I've deployed (server-side) code in Ruby, Python, PHP, Java, .NET, JavaScript, and probably a couple others I forgot about... but among all of those Erlang/Elixir was by far the most difficult first-time deploy (as an OTP application). It has gotten infinitely better, but probably only for those of us who have been doing it for a while (6+ years doing Elixir professionally for me). For your particular case, let me see if I can help you out ('cuz I've definitely been there).

It now mostly boils down to, use mix release:

https://hexdocs.pm/mix/1.12/Mix.Tasks.Release.html#module-te...

with the "secret sauce" being to setup a build server where you will build the production release.
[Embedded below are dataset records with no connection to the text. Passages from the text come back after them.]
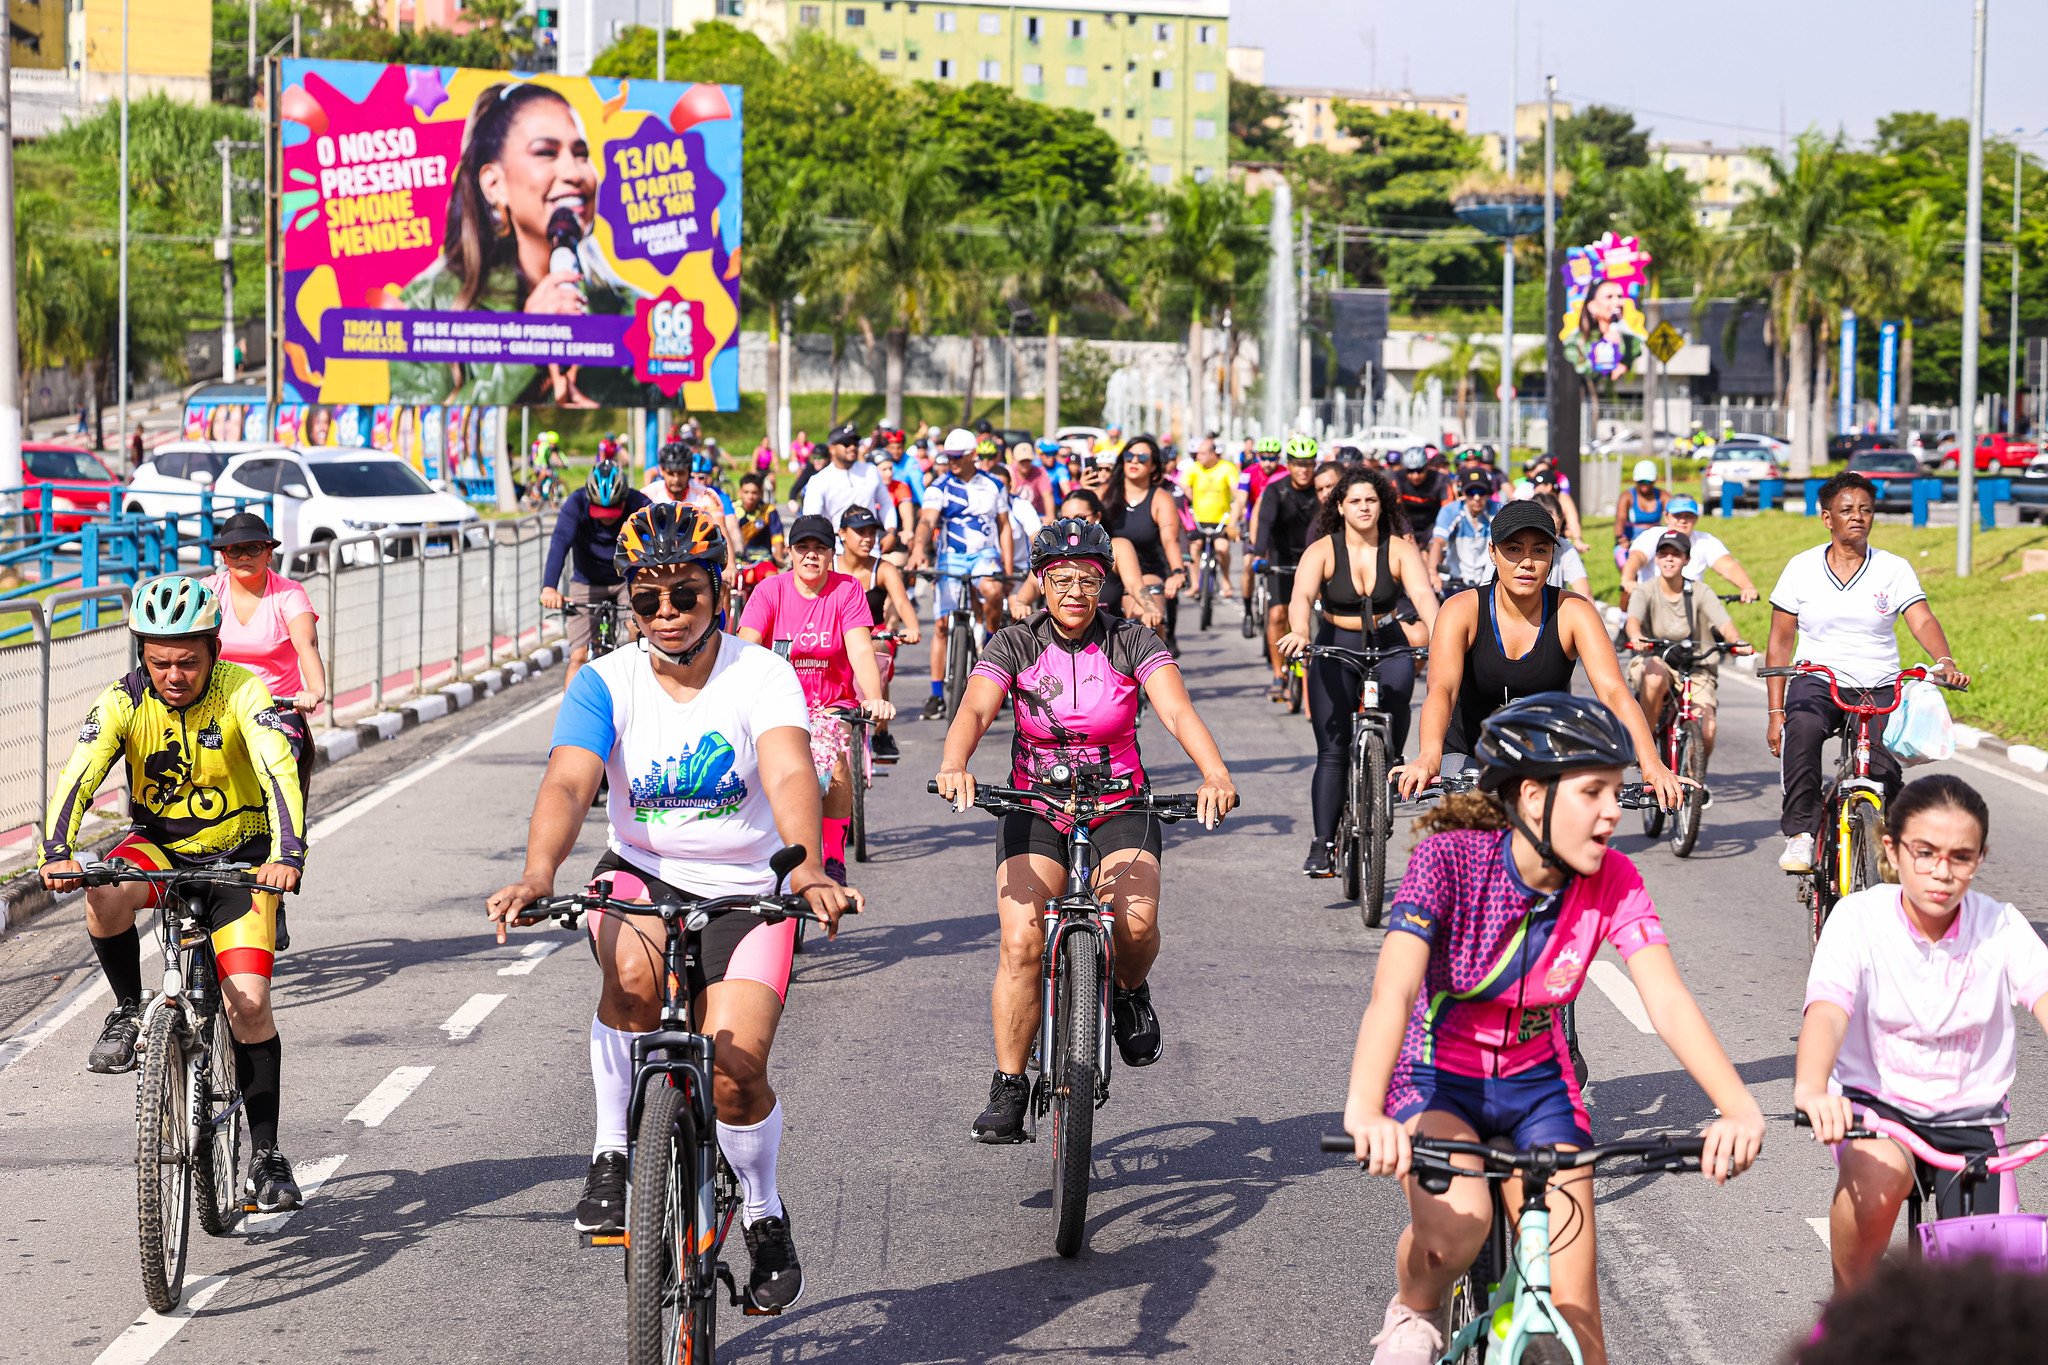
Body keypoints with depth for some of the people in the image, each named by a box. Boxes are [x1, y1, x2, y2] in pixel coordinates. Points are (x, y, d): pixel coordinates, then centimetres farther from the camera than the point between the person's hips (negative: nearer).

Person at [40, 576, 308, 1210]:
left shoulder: (242, 693, -20)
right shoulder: (124, 701, -14)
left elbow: (280, 772, -33)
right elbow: (77, 777, -23)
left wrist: (287, 854, -49)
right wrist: (57, 852, -41)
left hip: (239, 855, -1)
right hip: (158, 846, 1)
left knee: (248, 1001, -14)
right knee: (105, 895, -34)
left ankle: (266, 1156, 0)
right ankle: (129, 1010, -7)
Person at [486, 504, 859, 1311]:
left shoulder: (762, 675, -11)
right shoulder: (607, 682, -7)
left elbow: (790, 775, -28)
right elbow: (567, 783, -23)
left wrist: (807, 869, -48)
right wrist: (538, 875, -43)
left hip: (744, 890, -1)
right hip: (640, 875, 1)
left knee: (735, 1066, -17)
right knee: (633, 967, -34)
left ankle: (766, 1216, 13)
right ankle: (612, 1154, -14)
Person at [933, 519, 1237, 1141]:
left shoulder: (1132, 642, -5)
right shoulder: (1013, 645, -5)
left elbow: (1177, 711, -20)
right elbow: (975, 710, -21)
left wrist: (1216, 775, -39)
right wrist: (954, 766, -43)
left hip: (1119, 809, 0)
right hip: (1035, 811, 0)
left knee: (1136, 923, -27)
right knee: (1021, 943, -19)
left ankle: (1130, 992, 9)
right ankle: (1007, 1090, -8)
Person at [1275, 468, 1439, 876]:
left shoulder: (1399, 550, -6)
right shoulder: (1323, 551, -9)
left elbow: (1422, 594, -20)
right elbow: (1302, 596, -24)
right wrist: (1299, 632, -45)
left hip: (1388, 645, 2)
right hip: (1336, 649, -2)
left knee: (1397, 688, -28)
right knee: (1332, 752, -8)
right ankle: (1322, 845, -5)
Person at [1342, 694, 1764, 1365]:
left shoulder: (1612, 881, -14)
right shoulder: (1449, 859, -25)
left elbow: (1667, 1000, -25)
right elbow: (1394, 989, -38)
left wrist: (1739, 1108, -43)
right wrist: (1364, 1112, -55)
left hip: (1536, 1083, 3)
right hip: (1436, 1079, -3)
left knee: (1574, 1309, -4)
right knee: (1457, 1223, -33)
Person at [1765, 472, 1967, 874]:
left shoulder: (1894, 569, 3)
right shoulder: (1802, 568, 4)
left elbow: (1923, 621, -10)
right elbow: (1780, 643, 5)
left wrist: (1945, 662, -32)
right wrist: (1776, 711, -2)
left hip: (1879, 689, 0)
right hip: (1816, 681, 0)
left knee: (1883, 767, -22)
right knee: (1802, 730, -34)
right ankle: (1800, 835, -29)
You'll want the same flavor/version of Linux you plan on deploying to, and then copy the build artifact (tarball) from your build server to your application server (or somewhere else in-between).

One other thing to note, there's a good chance (because everyone does this) that you'll have some broken environment variables, or module attributes, because you thought they were set at runtime but they are in-fact set at compile time.
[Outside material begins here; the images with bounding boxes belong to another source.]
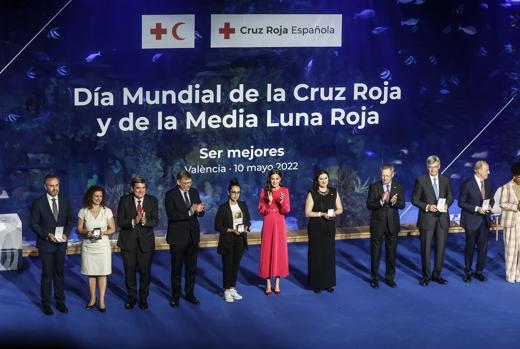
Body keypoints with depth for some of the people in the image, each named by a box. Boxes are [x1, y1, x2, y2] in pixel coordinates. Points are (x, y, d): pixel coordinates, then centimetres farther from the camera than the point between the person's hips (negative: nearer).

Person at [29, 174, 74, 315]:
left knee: (59, 273, 13)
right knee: (47, 274, 3)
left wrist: (66, 234, -11)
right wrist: (47, 235, -19)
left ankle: (60, 301, 24)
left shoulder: (65, 200, -1)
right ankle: (46, 303, 14)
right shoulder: (38, 202, -11)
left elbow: (70, 219, 6)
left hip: (61, 243, 3)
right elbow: (33, 223, -8)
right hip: (46, 244, -3)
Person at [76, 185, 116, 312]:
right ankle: (92, 299, 21)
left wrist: (103, 232, -17)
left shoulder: (107, 211, -2)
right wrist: (86, 232, -18)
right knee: (91, 273, 8)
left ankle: (101, 301, 9)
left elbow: (112, 229, 2)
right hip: (88, 246, 1)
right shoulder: (83, 211, -1)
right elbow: (79, 229, 3)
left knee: (102, 273, 1)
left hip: (103, 245, -1)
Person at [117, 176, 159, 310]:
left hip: (146, 240, 0)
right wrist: (133, 221, -27)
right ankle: (132, 298, 28)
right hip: (128, 240, 0)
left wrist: (145, 221, -30)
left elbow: (155, 220, -8)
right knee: (130, 271, 10)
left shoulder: (152, 200, -3)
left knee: (145, 271, 7)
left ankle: (143, 298, 25)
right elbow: (120, 221, -9)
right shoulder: (124, 200, -6)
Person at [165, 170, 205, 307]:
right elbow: (171, 215, -21)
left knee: (192, 268, 13)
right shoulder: (171, 195, -11)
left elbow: (200, 213, 4)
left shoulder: (194, 192, 4)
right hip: (178, 237, -4)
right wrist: (189, 213, -32)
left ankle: (190, 294, 26)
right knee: (176, 268, 7)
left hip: (193, 236, 5)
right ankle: (175, 296, 18)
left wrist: (200, 210, -21)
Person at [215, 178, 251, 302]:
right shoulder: (223, 208, -10)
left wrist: (246, 227, -9)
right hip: (227, 241, -4)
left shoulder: (243, 205, 4)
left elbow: (248, 220, 13)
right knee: (227, 265, 3)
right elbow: (218, 226, -9)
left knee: (236, 265, 12)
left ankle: (233, 288, 23)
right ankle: (227, 291, 13)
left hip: (240, 240, 4)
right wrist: (232, 230, -19)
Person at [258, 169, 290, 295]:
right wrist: (269, 202, -19)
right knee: (267, 251, 0)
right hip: (268, 224, 0)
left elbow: (287, 210, -3)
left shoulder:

Maybe I should write that blog you're looking for...




Broken env vars had me frustrated for a few days. I've found finding the right docs in elixir to be difficult because they tend to be fairly terse and assume you know where to put things in your application, if that makes sense. They give you the function call but not explain how to parse its results.


> Maybe I should write that blog you're looking for...

Please do.


Yes please. It has been such a pain to deploy.